• [Texto fornecido]:
Ministro da Secretaria de Assuntos Estratégicos da Presidência da República comenta as transformações ocorridas no Brasil na última década. As marcas desse período, segundo ele, são a ascensão social de milhões de pessoas e a ampliação do mercado interno. Para Moreira Franco, o Ipea terá atuação decisiva no planejamento do desenvolvimento dos próximos anos.

Desafios do Desenvolvimento - Como tem sido a atuação da SAE e quais os planos da sua gestão?

Wellington Moreira Franco - A SAE foi criada na época em que o presidente do Brasil era Fernando Collor de Mello. Com o fim dos órgãos de investigação, como o SNI, entendeu o governo brasileiro que precisava reorganizar na administração a apuração, o manejo e a reflexão sobre informações estratégicas e um planejamento estratégico. Foi criada a SAE, com outro nome na época. Tiveram vários titulares, todos muito ilustres, o Eliezer Batista, o Almirante Mário César Flores, o Ronaldo Mota Sardenberg e o Luiz Gushiken. Finalmente, no governo do presidente Lula, ele resolveu transformar a Secretaria em Ministério. E vieram outros dois ilustres pensadores. O professor Mangabeira Unger e o embaixador Samuel Pinheiro Guimarães. A Secretaria tem uma história antiga, mas o nível de institucionalização ainda é muito precário.

Desenvolvimento - O senhor falou em dar mais institucionalidade à SAE. Como será feito isso?

• [Dados fornecidos]:
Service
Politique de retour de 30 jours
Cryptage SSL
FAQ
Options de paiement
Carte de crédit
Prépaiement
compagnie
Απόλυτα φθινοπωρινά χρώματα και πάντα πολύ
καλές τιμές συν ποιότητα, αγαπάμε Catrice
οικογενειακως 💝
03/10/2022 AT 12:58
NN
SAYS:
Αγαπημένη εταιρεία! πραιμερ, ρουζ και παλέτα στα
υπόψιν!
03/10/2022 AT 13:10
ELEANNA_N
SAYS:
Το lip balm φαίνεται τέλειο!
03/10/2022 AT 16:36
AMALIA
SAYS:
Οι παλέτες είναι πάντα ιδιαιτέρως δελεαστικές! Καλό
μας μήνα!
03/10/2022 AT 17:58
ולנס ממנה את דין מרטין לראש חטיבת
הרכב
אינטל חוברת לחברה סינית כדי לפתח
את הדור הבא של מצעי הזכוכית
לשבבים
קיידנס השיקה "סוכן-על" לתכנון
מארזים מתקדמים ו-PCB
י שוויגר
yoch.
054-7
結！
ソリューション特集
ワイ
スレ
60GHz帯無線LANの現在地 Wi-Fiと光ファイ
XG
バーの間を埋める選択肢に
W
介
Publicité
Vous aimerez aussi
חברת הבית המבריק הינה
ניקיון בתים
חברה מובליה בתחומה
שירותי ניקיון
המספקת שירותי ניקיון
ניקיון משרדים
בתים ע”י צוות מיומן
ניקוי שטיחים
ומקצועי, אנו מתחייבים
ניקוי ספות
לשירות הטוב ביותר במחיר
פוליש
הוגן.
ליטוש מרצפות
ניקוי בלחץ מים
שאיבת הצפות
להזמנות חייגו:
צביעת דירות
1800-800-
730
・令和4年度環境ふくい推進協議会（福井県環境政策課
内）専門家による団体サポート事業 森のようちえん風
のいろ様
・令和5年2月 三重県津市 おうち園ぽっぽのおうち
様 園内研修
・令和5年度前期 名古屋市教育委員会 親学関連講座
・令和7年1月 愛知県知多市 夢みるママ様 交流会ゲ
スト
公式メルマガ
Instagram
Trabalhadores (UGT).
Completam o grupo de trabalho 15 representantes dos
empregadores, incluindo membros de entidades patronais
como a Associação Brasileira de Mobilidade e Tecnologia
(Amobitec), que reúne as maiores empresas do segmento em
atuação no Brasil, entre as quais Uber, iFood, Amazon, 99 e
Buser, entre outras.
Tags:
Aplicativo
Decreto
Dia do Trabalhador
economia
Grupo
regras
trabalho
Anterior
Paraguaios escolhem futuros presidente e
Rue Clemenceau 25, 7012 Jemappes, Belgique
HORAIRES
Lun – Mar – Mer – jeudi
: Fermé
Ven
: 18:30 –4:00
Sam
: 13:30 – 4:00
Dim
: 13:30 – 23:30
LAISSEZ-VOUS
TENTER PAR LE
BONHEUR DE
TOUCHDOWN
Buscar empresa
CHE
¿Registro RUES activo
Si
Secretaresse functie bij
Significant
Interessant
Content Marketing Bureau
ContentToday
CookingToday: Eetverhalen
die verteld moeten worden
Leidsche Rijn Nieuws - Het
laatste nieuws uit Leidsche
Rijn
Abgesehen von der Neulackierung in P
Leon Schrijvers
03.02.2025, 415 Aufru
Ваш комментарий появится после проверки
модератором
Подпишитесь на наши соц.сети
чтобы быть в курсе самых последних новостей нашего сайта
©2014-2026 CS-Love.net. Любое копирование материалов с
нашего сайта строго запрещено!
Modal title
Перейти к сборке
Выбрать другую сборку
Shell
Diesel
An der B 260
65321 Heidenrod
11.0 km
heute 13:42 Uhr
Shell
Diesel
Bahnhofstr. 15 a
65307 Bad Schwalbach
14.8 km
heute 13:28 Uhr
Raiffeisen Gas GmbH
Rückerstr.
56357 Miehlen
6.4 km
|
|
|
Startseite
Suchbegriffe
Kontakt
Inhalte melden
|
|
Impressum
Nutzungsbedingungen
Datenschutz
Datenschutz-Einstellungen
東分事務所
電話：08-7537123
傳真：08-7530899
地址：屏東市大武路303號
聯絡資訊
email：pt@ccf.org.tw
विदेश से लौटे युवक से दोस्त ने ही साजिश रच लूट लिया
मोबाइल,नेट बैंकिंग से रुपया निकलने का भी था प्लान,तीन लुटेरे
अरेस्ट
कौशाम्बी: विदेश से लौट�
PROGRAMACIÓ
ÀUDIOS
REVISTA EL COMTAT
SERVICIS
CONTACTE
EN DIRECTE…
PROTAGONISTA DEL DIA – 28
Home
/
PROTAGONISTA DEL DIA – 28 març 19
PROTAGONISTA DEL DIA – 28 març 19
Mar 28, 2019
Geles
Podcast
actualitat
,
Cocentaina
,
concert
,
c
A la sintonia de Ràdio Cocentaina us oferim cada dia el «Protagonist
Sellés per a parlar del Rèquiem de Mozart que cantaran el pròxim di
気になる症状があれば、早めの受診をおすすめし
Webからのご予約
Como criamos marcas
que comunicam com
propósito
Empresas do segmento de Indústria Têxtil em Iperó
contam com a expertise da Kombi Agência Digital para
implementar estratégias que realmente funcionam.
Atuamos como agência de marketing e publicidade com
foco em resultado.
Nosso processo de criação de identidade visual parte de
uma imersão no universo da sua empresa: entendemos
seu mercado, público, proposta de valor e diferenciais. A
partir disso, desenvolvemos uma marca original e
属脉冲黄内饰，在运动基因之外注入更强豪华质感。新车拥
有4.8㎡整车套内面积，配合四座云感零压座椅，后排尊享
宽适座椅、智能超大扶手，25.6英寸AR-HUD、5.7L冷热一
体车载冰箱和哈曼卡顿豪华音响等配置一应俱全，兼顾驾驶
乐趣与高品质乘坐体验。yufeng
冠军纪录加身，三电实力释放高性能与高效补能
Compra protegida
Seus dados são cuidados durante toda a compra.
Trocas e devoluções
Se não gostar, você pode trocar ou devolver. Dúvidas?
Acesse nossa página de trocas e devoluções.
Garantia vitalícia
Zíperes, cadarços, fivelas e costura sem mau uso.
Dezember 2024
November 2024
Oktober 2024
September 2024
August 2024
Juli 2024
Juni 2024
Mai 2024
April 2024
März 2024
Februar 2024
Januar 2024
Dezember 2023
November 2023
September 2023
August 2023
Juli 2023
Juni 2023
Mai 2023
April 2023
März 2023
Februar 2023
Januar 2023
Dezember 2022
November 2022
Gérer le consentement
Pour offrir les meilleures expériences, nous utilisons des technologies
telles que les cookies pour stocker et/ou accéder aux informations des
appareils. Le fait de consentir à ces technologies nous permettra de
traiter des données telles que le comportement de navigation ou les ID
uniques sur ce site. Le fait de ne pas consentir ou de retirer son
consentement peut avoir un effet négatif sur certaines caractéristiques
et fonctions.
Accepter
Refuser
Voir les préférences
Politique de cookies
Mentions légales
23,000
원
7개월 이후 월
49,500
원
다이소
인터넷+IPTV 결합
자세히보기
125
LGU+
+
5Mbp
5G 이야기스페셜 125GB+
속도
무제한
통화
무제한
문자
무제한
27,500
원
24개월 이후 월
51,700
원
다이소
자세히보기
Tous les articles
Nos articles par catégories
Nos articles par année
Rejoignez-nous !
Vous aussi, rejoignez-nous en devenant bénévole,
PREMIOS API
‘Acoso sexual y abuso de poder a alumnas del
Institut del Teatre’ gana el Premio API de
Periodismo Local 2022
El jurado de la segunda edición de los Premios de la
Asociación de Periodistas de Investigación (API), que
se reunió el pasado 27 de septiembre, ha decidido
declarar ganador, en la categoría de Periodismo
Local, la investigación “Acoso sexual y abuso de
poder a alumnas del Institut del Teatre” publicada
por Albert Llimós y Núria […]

• [O que fazer]:
A - Liste os titulares da Secretaria que a entrevista cita antes de o presidente Lula transformá-la em Ministério.
B - Por favor, atualize o trecho da entrevista de "Ministro da Secretaria" a "da sua gestão?", substituindo "mercado interno" por "consumo interno".

• [Respostas]:
A -
- Eliezer Batista
- Almirante Mário César Flores
- Ronaldo Mota Sardenberg
- Luiz Gushiken

B -
Ministro da Secretaria de Assuntos Estratégicos da Presidência da República comenta as transformações ocorridas no Brasil na última década. As marcas desse período, segundo ele, são a ascensão social de milhões de pessoas e a ampliação do consumo interno. Para Moreira Franco, o Ipea terá atuação decisiva no planejamento do desenvolvimento dos próximos anos.

Desafios do Desenvolvimento - Como tem sido a atuação da SAE e quais os planos da sua gestão?